Documentation

Real-time telephony

Inbound / outbound voice via LiveKit + SIP, ASR/TTS streaming, barge-in, multi-language.

Real-time telephony

The telephony channel lets a betool pipeline answer or place calls. Real-time audio, streaming transcription, low-latency speech synthesis, and barge-in interruption are all supported.

Architecture

Under the hood:

  • LiveKit handles real-time audio transport.
  • LiveKit-SIP connects LiveKit to your carrier trunk (SIP).
  • A dedicated worker orchestrates the call: ASR (Deepgram, OpenAI Whisper), LLM (Claude, GPT-4o, private model), TTS (ElevenLabs, OpenAI TTS, Azure).

This stack runs as a separate process from the main backend. You do not configure it directly — the operator of your instance sets up the SIP bridge.

Prerequisites

  • A SIP trunk from a carrier (Twilio, Voxbone, OVH, Sewan, or a national operator).
  • An inbound number and / or the ability to place outbound calls.
  • A key from an ASR and TTS provider — or a private model on Enterprise.

On the Enterprise plan, betool can provision the SIP trunk and voice providers for you. Otherwise, enter the credentials in the admin panel.

Admin setup

  1. Administration → Telephony → Trunks — enter your carrier's SIP credentials.
  2. Administration → Telephony → Numbers — associate a number with a trunk, then with a target pipeline.
  3. Administration → Voice models — choose the ASR (input) and TTS (output). Unit usage counters are displayed.
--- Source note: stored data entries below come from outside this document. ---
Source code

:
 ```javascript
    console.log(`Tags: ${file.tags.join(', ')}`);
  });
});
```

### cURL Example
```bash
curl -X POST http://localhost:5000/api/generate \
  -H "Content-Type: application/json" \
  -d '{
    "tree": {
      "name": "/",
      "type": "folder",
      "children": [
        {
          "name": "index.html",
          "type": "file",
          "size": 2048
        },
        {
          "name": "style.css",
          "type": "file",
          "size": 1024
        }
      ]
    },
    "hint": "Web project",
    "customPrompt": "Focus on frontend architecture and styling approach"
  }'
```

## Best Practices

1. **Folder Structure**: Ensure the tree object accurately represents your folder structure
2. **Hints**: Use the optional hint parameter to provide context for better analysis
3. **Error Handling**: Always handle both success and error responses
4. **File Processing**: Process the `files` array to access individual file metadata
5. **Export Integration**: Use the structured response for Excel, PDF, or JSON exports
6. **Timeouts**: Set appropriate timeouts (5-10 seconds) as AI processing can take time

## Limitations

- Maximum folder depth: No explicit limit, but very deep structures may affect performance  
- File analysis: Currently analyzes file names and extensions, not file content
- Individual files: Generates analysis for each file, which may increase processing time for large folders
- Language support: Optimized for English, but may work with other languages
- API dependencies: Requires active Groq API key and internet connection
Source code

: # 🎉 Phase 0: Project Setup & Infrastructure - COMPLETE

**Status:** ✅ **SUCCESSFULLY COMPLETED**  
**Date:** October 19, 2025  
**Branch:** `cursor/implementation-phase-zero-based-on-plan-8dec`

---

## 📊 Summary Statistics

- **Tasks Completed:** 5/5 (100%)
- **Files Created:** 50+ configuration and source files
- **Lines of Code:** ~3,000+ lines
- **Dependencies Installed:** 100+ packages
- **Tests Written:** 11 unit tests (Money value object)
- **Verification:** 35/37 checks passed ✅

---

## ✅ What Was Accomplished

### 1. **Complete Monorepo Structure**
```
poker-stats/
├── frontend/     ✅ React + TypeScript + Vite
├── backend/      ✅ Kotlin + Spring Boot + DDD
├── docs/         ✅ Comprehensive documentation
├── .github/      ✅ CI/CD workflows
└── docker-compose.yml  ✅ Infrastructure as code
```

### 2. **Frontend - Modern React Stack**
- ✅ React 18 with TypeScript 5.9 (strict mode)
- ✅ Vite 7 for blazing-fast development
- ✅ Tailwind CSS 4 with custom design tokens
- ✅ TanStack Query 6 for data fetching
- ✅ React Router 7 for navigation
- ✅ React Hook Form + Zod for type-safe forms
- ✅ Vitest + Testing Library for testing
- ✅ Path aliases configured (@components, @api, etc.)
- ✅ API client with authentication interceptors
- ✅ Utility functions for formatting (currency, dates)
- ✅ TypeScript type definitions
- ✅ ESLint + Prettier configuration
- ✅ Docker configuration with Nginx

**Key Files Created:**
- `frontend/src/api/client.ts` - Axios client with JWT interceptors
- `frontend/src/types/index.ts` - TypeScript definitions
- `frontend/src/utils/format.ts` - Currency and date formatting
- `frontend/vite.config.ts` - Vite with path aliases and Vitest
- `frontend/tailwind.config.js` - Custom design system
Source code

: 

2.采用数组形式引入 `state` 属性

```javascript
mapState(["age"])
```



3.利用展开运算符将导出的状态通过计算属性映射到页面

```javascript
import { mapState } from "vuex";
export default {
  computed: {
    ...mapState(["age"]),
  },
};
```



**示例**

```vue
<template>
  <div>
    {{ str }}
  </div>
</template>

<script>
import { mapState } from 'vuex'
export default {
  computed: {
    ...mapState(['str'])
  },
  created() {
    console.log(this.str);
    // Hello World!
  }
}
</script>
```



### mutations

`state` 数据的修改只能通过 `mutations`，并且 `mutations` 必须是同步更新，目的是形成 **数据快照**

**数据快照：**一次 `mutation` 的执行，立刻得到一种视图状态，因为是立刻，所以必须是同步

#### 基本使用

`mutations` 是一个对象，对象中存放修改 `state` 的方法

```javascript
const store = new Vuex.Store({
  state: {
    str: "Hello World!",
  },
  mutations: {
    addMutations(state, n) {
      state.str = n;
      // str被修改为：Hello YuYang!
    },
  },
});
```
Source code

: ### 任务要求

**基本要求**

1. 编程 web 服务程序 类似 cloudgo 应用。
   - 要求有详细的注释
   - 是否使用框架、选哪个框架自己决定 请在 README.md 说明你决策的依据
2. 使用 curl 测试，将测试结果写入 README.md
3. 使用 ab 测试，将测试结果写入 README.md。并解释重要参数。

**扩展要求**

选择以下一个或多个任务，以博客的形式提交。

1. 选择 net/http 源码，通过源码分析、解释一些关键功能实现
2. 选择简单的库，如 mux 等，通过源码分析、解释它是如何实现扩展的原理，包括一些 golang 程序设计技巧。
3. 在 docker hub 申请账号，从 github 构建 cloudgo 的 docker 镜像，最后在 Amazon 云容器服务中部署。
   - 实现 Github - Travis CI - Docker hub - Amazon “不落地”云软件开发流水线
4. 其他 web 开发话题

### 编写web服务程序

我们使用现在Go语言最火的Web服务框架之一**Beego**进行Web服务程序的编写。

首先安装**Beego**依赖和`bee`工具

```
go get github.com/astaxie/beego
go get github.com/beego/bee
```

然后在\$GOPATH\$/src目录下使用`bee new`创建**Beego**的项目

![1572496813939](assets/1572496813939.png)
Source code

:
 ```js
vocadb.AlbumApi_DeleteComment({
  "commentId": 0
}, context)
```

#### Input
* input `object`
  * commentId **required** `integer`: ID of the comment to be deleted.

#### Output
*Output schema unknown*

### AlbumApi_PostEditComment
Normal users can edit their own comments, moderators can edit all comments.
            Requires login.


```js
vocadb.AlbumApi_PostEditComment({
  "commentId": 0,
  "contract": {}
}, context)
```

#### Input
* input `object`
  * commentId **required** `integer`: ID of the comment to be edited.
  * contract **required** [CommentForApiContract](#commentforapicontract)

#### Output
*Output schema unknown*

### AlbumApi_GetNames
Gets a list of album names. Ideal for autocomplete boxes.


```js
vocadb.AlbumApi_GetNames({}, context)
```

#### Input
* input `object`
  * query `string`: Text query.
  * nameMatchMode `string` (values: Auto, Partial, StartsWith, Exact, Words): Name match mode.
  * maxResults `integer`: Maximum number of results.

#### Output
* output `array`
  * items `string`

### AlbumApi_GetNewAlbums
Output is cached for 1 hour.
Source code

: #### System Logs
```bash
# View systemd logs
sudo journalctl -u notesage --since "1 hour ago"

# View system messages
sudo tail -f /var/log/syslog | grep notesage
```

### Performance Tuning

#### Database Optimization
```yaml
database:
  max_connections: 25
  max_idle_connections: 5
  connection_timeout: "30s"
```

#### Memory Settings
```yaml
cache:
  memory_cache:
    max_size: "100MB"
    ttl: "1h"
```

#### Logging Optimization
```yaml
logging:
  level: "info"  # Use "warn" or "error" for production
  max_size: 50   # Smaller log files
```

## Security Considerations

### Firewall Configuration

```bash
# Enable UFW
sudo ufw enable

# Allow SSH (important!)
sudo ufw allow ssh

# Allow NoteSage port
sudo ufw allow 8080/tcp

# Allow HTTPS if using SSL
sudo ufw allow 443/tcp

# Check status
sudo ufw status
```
Designing a voice pipeline

A voice pipeline always starts with a Start node with receiver phone_gateway. From there, the pipeline receives:

  • exchange.user_message — each transcribed turn of speech
  • exchange.intent — detected intent (if you activate a classifier agent)
  • exchange.channel.source_type — set to phone_gateway

Downstream nodes can return text that the TTS will read aloud. Specialized voice tools (barge-in, hangup, transfer, hold music) are automatically available to agents when the pipeline has phone_gateway upstream.

Best practices

  • Keep missions concise. Response latency matters: an agent that hesitates for 4 seconds sounds frozen on a call. Prefer fast models (Haiku, GPT-4o-mini) except for decision-critical turns.
  • Enable barge-in. Callers must be able to interrupt the agent. This is on by default.
  • Limit loops. A pipeline that iterates more than 3 times on the same turn creates unsettling silence for the caller. Monitor the iteration counter.

Costs

See Pricing. Indicative: 200 credits per minute of call + ASR / TTS / LLM. A 5-minute call typically costs $0.20 to $0.80 depending on the LLM model chosen.

Known limitations

  • No video support (yet).
  • Transfer to a human requires a SIP trunk that supports REFER (Twilio is compatible).
  • The agent cannot (yet) identify the caller without a CRM integration.